** Supplied data follows **

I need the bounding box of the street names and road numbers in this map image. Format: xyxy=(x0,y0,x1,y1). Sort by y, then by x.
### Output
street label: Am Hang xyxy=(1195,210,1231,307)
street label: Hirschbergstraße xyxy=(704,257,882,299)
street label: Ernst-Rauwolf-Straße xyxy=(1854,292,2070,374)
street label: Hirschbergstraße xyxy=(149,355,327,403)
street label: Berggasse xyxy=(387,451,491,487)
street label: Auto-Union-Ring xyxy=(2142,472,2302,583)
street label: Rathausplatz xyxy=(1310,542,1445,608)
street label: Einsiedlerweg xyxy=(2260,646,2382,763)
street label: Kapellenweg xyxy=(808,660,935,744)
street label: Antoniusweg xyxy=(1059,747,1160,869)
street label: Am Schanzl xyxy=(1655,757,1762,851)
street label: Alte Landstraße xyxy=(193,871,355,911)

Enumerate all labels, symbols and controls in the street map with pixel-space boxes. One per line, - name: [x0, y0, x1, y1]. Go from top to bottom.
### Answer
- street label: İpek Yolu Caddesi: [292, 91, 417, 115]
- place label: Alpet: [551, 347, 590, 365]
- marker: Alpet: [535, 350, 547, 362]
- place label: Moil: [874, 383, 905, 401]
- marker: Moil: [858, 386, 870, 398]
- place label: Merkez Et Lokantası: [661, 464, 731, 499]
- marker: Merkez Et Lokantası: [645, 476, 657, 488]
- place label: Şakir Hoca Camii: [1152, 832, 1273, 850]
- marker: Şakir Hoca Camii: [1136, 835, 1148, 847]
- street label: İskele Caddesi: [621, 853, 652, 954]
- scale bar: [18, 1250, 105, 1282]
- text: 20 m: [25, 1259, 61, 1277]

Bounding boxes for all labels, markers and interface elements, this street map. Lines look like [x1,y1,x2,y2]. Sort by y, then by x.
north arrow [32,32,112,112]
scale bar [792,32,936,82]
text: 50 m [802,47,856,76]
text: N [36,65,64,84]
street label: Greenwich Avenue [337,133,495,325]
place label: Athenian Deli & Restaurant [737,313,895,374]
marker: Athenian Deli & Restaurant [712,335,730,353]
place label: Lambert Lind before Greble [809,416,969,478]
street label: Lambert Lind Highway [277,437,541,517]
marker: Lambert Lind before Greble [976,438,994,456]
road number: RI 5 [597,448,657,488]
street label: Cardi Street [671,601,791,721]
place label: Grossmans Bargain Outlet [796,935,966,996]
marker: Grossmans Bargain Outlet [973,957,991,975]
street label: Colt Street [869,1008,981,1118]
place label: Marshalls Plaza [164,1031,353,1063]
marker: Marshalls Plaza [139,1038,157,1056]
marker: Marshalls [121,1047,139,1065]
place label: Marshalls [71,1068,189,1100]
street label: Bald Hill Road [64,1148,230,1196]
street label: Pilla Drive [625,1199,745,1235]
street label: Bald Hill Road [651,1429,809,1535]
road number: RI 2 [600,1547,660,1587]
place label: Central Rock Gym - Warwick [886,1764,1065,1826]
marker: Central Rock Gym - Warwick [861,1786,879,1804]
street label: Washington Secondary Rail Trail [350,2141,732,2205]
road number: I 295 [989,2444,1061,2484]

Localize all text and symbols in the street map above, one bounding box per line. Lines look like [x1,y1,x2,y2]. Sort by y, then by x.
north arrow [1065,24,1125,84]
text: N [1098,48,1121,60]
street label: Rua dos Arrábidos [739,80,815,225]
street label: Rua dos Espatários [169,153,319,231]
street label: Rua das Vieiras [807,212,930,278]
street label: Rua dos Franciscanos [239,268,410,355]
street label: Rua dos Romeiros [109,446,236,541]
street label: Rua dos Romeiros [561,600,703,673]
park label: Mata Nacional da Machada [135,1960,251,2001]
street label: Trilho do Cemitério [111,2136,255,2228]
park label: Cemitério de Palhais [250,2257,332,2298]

** End of Supplied data **

Retype the listing exactly, in full.

▶ **Output for this exercise**
I need the bounding box of the street names and road numbers in this map image. Format: xyxy=(x0,y0,x1,y1). Sort by y, then by x.
### Output
street label: Am Hang xyxy=(1195,210,1231,307)
street label: Hirschbergstraße xyxy=(704,257,882,299)
street label: Ernst-Rauwolf-Straße xyxy=(1854,292,2070,374)
street label: Hirschbergstraße xyxy=(149,355,327,403)
street label: Berggasse xyxy=(387,451,491,487)
street label: Auto-Union-Ring xyxy=(2142,472,2302,583)
street label: Rathausplatz xyxy=(1310,542,1445,608)
street label: Einsiedlerweg xyxy=(2260,646,2382,763)
street label: Kapellenweg xyxy=(808,660,935,744)
street label: Antoniusweg xyxy=(1059,747,1160,869)
street label: Am Schanzl xyxy=(1655,757,1762,851)
street label: Alte Landstraße xyxy=(193,871,355,911)

Enumerate all labels, symbols and controls in the street map with pixel-space boxes. One per line, - name: [x0, y0, x1, y1]. Go from top to bottom.
### Answer
- street label: İpek Yolu Caddesi: [292, 91, 417, 115]
- place label: Alpet: [551, 347, 590, 365]
- marker: Alpet: [535, 350, 547, 362]
- place label: Moil: [874, 383, 905, 401]
- marker: Moil: [858, 386, 870, 398]
- place label: Merkez Et Lokantası: [661, 464, 731, 499]
- marker: Merkez Et Lokantası: [645, 476, 657, 488]
- place label: Şakir Hoca Camii: [1152, 832, 1273, 850]
- marker: Şakir Hoca Camii: [1136, 835, 1148, 847]
- street label: İskele Caddesi: [621, 853, 652, 954]
- scale bar: [18, 1250, 105, 1282]
- text: 20 m: [25, 1259, 61, 1277]

Bounding boxes for all labels, markers and interface elements, this street map. Lines look like [x1,y1,x2,y2]. Sort by y, then by x.
north arrow [32,32,112,112]
scale bar [792,32,936,82]
text: 50 m [802,47,856,76]
text: N [36,65,64,84]
street label: Greenwich Avenue [337,133,495,325]
place label: Athenian Deli & Restaurant [737,313,895,374]
marker: Athenian Deli & Restaurant [712,335,730,353]
place label: Lambert Lind before Greble [809,416,969,478]
street label: Lambert Lind Highway [277,437,541,517]
marker: Lambert Lind before Greble [976,438,994,456]
road number: RI 5 [597,448,657,488]
street label: Cardi Street [671,601,791,721]
place label: Grossmans Bargain Outlet [796,935,966,996]
marker: Grossmans Bargain Outlet [973,957,991,975]
street label: Colt Street [869,1008,981,1118]
place label: Marshalls Plaza [164,1031,353,1063]
marker: Marshalls Plaza [139,1038,157,1056]
marker: Marshalls [121,1047,139,1065]
place label: Marshalls [71,1068,189,1100]
street label: Bald Hill Road [64,1148,230,1196]
street label: Pilla Drive [625,1199,745,1235]
street label: Bald Hill Road [651,1429,809,1535]
road number: RI 2 [600,1547,660,1587]
place label: Central Rock Gym - Warwick [886,1764,1065,1826]
marker: Central Rock Gym - Warwick [861,1786,879,1804]
street label: Washington Secondary Rail Trail [350,2141,732,2205]
road number: I 295 [989,2444,1061,2484]

Localize all text and symbols in the street map above, one bounding box per line. Lines look like [x1,y1,x2,y2]. Sort by y, then by x.
north arrow [1065,24,1125,84]
text: N [1098,48,1121,60]
street label: Rua dos Arrábidos [739,80,815,225]
street label: Rua dos Espatários [169,153,319,231]
street label: Rua das Vieiras [807,212,930,278]
street label: Rua dos Franciscanos [239,268,410,355]
street label: Rua dos Romeiros [109,446,236,541]
street label: Rua dos Romeiros [561,600,703,673]
park label: Mata Nacional da Machada [135,1960,251,2001]
street label: Trilho do Cemitério [111,2136,255,2228]
park label: Cemitério de Palhais [250,2257,332,2298]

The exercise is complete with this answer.